*** SOURCE DATA ***
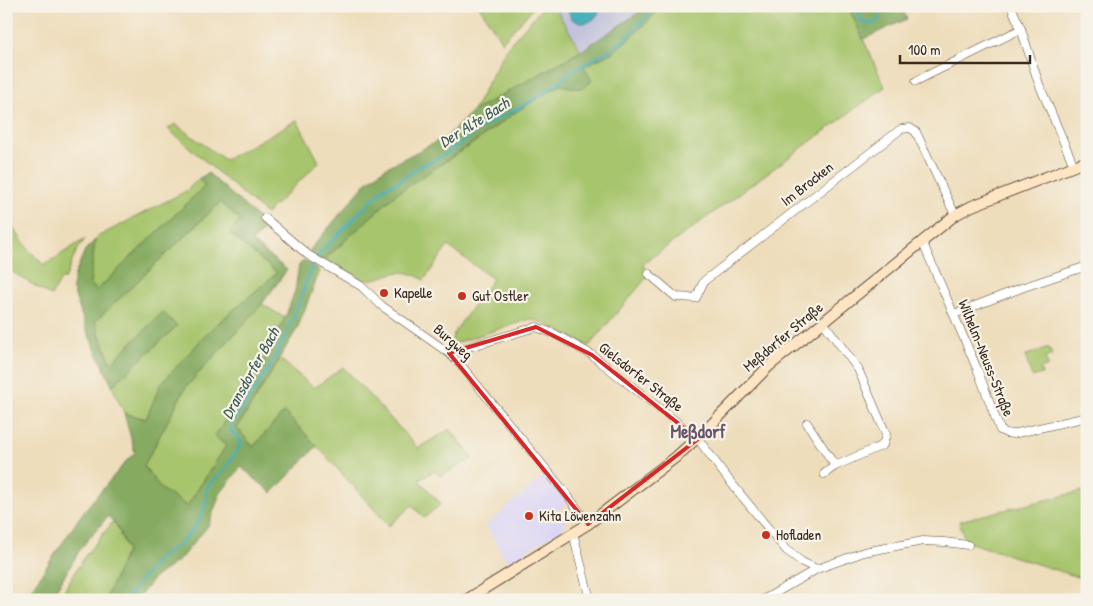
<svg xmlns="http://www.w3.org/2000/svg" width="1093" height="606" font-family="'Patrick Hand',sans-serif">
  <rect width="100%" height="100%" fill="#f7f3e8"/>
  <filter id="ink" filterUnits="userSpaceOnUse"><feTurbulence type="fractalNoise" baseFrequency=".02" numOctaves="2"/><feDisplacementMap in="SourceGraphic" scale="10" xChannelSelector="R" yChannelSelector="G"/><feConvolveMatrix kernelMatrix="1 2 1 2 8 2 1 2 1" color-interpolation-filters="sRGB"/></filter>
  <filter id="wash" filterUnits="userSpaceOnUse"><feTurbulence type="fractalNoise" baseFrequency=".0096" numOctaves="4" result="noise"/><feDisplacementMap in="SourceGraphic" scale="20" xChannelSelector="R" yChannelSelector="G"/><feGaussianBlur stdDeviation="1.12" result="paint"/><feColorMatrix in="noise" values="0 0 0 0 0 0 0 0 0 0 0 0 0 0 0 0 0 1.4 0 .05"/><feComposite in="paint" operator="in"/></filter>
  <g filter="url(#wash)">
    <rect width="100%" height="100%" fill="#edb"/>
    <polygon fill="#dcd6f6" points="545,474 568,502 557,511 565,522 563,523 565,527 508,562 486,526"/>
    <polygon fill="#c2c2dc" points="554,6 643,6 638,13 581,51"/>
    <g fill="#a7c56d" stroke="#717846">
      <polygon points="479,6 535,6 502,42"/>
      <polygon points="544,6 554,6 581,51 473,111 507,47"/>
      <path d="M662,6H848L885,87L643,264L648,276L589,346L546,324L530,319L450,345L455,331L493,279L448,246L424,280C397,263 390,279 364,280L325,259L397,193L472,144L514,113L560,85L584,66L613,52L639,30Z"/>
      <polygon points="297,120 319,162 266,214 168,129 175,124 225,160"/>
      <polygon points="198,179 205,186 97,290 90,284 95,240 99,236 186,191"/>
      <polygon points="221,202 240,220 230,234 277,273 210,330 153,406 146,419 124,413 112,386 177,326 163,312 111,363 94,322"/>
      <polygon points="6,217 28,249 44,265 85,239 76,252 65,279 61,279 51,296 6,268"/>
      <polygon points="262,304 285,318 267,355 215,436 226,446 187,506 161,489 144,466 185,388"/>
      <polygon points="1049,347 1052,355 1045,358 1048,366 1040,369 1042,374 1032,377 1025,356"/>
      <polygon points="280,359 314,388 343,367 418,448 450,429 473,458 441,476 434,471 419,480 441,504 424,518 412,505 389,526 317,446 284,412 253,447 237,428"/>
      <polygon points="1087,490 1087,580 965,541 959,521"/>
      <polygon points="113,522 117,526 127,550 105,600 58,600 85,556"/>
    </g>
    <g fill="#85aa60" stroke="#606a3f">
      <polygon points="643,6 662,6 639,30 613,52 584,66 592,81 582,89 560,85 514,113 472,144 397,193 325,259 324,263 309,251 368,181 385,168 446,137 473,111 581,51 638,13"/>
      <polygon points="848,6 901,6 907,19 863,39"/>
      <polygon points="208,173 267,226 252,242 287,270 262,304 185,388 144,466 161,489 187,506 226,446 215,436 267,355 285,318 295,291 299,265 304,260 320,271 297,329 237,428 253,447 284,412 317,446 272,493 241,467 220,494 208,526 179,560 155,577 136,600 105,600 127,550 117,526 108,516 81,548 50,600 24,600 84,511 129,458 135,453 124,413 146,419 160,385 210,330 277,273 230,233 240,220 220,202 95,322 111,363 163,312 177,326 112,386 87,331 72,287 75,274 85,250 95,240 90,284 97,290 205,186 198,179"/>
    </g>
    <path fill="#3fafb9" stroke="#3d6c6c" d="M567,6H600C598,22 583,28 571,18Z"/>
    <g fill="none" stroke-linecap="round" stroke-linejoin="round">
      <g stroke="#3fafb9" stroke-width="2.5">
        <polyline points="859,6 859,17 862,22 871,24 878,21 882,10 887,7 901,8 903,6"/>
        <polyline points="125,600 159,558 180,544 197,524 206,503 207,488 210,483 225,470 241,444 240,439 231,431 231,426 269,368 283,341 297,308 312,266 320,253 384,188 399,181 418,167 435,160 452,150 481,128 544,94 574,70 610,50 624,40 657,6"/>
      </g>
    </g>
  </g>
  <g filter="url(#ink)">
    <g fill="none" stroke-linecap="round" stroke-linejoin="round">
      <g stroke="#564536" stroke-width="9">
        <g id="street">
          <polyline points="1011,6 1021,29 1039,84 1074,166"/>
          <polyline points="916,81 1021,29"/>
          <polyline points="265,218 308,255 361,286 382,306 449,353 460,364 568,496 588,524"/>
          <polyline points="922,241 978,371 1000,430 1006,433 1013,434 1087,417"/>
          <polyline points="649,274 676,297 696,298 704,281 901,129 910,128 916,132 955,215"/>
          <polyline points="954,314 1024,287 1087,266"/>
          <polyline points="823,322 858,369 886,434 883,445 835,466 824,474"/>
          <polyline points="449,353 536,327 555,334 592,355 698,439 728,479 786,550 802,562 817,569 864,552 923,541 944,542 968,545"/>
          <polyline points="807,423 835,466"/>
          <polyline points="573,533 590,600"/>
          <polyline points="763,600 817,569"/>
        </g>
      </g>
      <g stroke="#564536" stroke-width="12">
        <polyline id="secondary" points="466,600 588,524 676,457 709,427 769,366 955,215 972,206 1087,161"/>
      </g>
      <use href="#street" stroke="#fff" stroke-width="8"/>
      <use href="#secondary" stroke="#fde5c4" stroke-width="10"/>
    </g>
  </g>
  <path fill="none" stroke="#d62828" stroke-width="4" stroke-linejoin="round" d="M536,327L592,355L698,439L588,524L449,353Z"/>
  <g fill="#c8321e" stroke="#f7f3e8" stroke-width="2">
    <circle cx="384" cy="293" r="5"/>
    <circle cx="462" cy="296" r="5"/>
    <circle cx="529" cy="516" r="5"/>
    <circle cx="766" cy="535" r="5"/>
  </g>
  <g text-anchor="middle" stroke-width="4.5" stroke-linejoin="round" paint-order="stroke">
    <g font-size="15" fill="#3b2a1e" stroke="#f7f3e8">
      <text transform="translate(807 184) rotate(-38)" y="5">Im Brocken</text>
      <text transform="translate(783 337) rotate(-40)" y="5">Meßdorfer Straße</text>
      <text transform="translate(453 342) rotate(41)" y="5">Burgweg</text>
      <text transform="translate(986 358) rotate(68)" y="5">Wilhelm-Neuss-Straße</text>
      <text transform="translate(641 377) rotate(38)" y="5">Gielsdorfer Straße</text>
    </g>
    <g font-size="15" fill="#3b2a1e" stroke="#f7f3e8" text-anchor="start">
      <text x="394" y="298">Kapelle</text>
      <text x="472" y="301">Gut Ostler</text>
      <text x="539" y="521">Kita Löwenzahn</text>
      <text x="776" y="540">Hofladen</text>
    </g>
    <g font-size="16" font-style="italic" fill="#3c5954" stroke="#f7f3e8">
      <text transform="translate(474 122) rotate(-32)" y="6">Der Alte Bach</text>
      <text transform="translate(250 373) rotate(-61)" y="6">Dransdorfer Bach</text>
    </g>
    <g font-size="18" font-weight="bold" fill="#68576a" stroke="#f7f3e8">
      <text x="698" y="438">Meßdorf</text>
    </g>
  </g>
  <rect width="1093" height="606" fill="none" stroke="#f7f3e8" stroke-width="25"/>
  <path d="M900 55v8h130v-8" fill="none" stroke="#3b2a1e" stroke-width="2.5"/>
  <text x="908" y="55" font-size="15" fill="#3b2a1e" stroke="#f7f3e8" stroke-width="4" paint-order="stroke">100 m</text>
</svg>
*** End of SOURCE DATA ***
*** SOURCE DATA ***
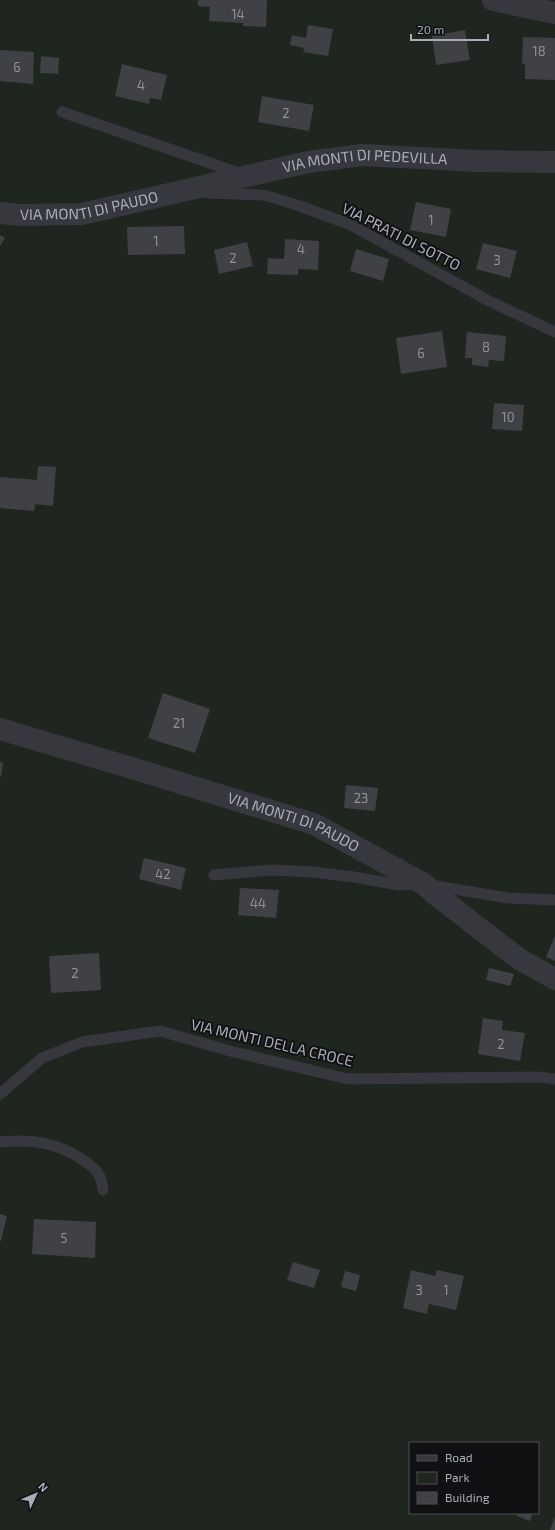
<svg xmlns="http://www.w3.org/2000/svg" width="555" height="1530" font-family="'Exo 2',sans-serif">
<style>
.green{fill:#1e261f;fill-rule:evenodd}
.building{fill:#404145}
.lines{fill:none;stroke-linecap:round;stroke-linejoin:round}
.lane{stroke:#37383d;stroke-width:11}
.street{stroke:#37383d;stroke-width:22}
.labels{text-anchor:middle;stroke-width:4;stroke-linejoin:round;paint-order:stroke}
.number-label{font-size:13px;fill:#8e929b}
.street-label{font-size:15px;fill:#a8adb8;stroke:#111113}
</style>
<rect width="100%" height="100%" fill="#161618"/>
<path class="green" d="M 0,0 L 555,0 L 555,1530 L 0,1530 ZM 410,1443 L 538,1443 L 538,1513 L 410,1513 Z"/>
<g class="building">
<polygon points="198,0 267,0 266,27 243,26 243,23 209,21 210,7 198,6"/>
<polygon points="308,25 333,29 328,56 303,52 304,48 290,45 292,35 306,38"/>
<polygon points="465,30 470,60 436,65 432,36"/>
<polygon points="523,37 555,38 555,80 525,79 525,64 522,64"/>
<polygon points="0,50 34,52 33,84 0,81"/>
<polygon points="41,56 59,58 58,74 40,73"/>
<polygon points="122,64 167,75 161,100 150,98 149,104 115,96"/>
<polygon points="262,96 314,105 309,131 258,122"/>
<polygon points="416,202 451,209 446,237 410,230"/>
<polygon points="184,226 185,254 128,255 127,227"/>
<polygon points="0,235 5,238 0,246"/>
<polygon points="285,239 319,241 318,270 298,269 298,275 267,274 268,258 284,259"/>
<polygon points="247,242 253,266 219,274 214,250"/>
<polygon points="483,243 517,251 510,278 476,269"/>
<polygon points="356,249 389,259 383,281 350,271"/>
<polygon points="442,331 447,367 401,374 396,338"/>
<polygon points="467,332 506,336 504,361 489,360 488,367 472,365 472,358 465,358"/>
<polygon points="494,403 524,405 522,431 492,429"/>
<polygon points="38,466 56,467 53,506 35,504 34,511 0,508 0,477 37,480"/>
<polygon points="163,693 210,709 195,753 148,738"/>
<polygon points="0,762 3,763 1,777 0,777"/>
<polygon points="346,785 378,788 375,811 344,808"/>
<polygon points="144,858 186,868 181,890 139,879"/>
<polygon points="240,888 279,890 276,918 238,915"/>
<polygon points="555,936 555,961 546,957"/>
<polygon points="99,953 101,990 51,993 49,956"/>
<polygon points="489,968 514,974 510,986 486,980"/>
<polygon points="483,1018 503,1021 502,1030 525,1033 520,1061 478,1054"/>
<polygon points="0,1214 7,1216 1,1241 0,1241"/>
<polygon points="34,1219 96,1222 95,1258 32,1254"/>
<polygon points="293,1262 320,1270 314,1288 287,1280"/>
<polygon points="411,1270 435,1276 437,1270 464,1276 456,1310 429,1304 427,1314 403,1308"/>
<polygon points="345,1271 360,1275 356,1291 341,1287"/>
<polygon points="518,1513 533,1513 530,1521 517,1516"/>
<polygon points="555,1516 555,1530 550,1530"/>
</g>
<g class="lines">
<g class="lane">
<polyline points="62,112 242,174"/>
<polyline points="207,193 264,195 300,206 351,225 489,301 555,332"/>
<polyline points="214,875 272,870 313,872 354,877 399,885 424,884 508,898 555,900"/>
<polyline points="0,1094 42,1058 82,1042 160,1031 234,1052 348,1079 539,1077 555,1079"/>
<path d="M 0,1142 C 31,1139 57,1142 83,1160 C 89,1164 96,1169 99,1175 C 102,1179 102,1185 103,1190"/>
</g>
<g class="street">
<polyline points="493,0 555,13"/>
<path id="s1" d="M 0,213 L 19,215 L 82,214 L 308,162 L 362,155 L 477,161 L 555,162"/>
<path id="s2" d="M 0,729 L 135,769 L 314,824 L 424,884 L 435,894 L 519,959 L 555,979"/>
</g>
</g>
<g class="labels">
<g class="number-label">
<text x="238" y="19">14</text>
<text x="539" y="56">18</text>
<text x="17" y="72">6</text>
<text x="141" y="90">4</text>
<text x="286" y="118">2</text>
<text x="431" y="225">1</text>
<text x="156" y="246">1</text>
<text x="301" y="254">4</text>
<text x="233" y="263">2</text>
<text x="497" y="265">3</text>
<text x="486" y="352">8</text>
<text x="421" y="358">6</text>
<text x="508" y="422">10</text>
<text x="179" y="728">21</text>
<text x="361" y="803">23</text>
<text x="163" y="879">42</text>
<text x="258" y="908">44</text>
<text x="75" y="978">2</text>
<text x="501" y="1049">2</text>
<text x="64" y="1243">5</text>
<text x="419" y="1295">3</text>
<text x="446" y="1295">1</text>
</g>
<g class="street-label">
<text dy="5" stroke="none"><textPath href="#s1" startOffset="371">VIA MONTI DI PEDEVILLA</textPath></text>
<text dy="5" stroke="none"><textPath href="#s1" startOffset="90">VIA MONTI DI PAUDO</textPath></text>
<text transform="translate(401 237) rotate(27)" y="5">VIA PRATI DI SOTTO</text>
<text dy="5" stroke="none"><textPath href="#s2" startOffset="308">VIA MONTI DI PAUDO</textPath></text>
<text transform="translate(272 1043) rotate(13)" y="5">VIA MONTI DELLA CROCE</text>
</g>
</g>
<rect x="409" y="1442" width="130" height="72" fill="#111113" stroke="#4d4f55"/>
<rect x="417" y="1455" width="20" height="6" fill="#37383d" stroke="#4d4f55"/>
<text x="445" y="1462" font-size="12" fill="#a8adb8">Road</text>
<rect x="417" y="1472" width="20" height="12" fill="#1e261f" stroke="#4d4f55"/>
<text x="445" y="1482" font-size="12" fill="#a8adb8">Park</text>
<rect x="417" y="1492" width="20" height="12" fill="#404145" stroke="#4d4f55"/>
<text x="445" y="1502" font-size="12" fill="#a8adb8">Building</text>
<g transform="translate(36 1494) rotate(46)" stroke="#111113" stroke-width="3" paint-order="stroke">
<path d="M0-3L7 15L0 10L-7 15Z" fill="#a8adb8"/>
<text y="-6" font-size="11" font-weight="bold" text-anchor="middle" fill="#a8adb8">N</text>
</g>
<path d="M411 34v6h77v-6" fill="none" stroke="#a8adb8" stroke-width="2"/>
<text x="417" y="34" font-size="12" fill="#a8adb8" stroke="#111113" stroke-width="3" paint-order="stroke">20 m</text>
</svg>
*** End of SOURCE DATA ***
→ **WHAT IS NEEDED**: Every line above that holds "yChannelSelector" should be copied out.

→ **RESPONSE BELOW**:
  <filter id="ink" filterUnits="userSpaceOnUse"><feTurbulence type="fractalNoise" baseFrequency=".02" numOctaves="2"/><feDisplacementMap in="SourceGraphic" scale="10" xChannelSelector="R" yChannelSelector="G"/><feConvolveMatrix kernelMatrix="1 2 1 2 8 2 1 2 1" color-interpolation-filters="sRGB"/></filter>
  <filter id="wash" filterUnits="userSpaceOnUse"><feTurbulence type="fractalNoise" baseFrequency=".0096" numOctaves="4" result="noise"/><feDisplacementMap in="SourceGraphic" scale="20" xChannelSelector="R" yChannelSelector="G"/><feGaussianBlur stdDeviation="1.12" result="paint"/><feColorMatrix in="noise" values="0 0 0 0 0 0 0 0 0 0 0 0 0 0 0 0 0 1.4 0 .05"/><feComposite in="paint" operator="in"/></filter>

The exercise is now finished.